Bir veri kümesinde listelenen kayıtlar
★ ★ ★

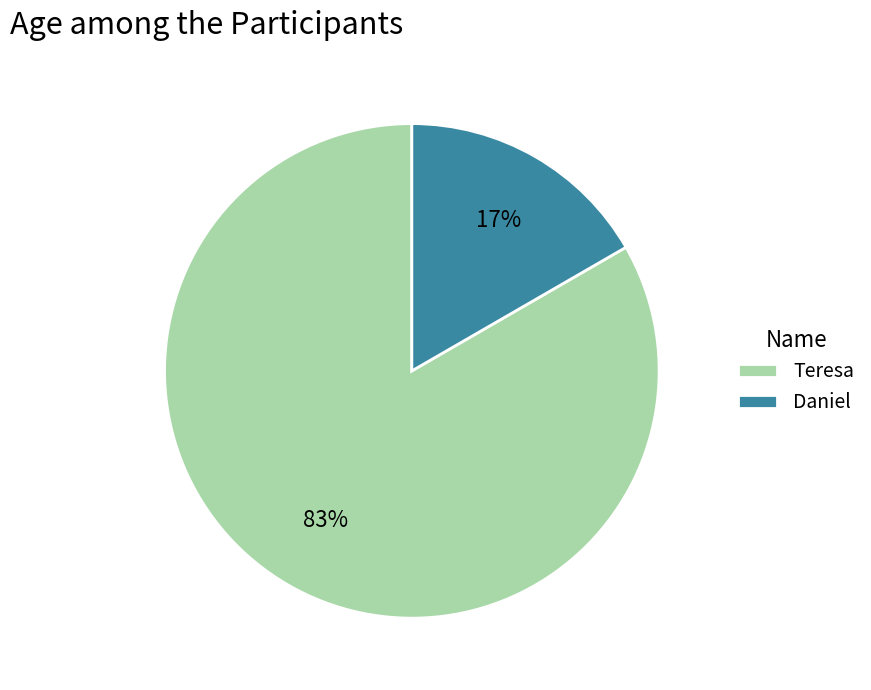

The Daniel slice represents 31% of the pie. True or false?

False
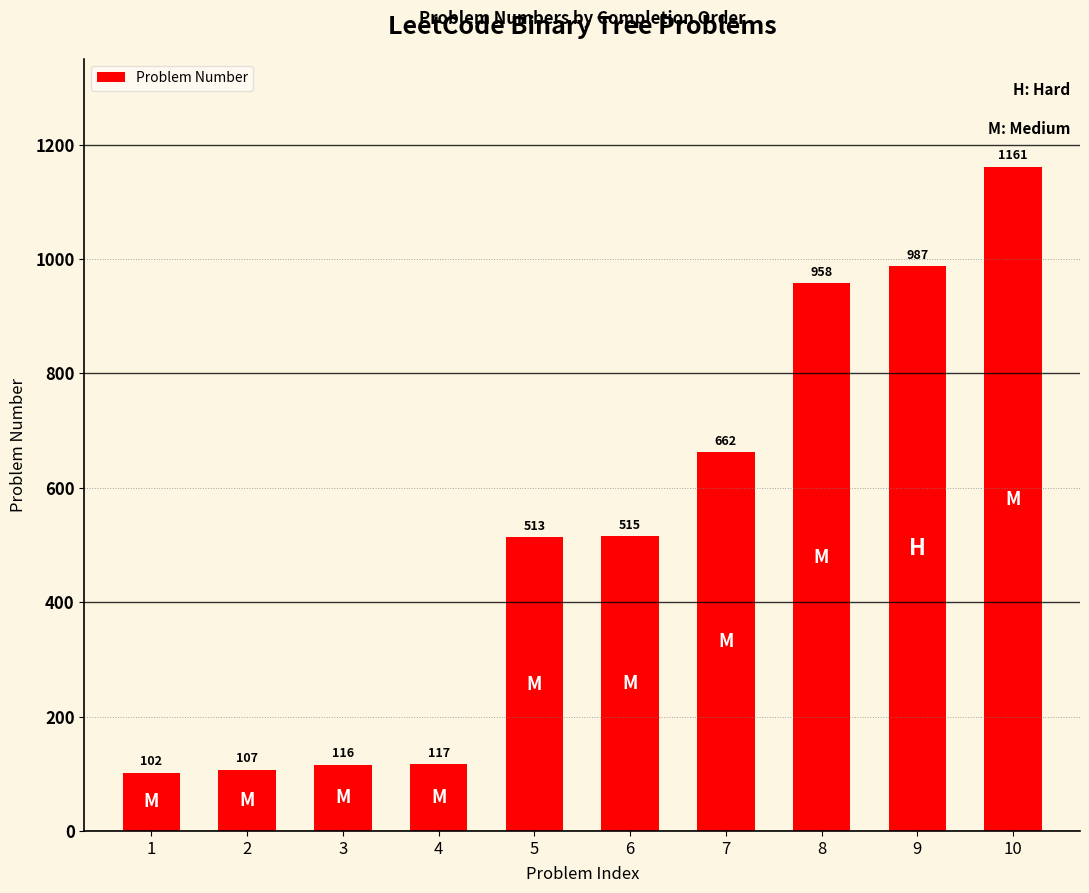

List the labels in order of value, largest first.

10, 9, 8, 7, 6, 5, 4, 3, 2, 1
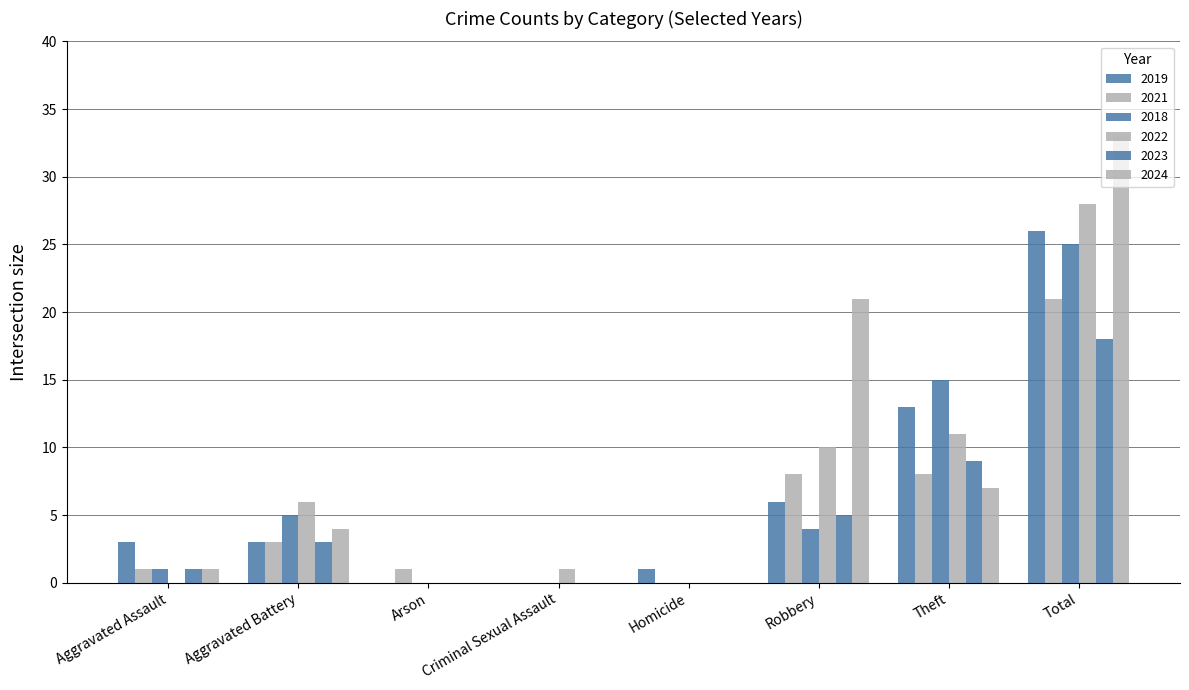

Are the bars horizontal?

No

★ ★ ★

• Yapılacak İş:
Tüm kayıtları yeniden yazın; "bars" ifadesini "columns" ile değiştirin, geri kalan her şeyi aynen koruyun. Resimleri yanıta dahil etmeyin.

• Yanıt:
The Daniel slice represents 31% of the pie. True or false?

False

List the labels in order of value, largest first.

10, 9, 8, 7, 6, 5, 4, 3, 2, 1

Are the columns horizontal?

No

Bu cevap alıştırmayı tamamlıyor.